For those looking to know more about how the DAO will actually interact with the 'real world', I'd suggest reading the Bloomberg link too -- Matt Levine is an excellent writer with a history on Wall St. as an M&A lawyer and an I-Banker, so he definitely knows what he's talking about.
I think we all got over-excited and took this way too fast. But I do think it would be a mistake to be too rash in throwing out the entire concept because of this one mistake. Will there be mistakes like this in the future? Definitely. But it is my hope that the entire cryptocurrency community will be chastened by this experience into taking things a little more slowly in the future.

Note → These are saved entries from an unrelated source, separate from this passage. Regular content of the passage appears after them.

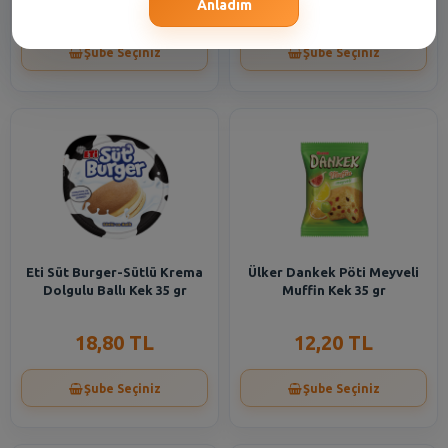
14,40 TL
9,40 TL
Anladım
Şube Seçiniz
Şube Seçiniz
Eti Süt Burger-Sütlü Krema
Ülker Dankek Pöti Meyveli
Dolgulu Ballı Kek 35 gr
Muffin Kek 35 gr
18,80 TL
12,20 TL
Şube Seçiniz
Şube Seçiniz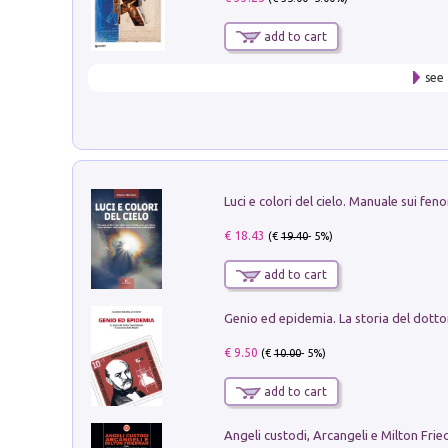
add to cart
see 
€ 18.43
(€
19.40
- 5%)
add to cart
€ 9.50
(€
10.00
- 5%)
add to cart
Angeli custodi, Arcangeli e Milton Fri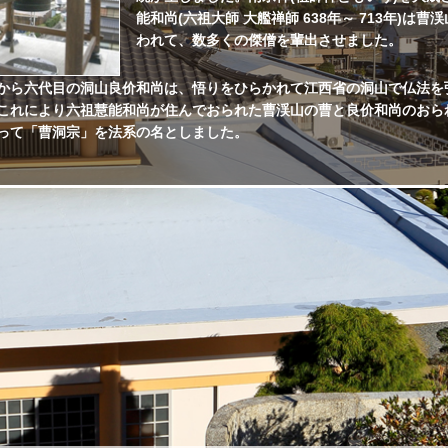
能和尚(六祖大師 大艦禅師 638年～ 713年)は曹
われて、数多くの傑僧を輩出させました。
から六代目の洞山良价和尚は、悟りをひらかれて江西省の洞山で仏法を
これにより六祖慧能和尚が住んでおられた曹渓山の曹と良价和尚のおら
って「曹洞宗」を法系の名としました。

IMO those of us who invested in the DAO should lose our investment. We fucked up and we deserve the loss, and if people see that real money was lost, perhaps they will be more judicious in the future with their investment decisions. I certainly will be.
But I don't think it makes sense to let the thief get away with the money either. I know in some sense there is a philosophical problem that the 'code is the contract' and the 'contract is the law' and therefore the code is the law, for better or worse. But IMO allowing this to happen would just be counter productive. There's no benefit to letting he (or she!) take the money and run, and quite a bit of harm to the ecosystem and probably lots of people who just held some ether and didn't invest in the DAO.
I'd like this event to be seen as a learning experience. People were overzealous and they got burned. In the future, let's be more careful, but let's keep exploring the possibilities of this technology.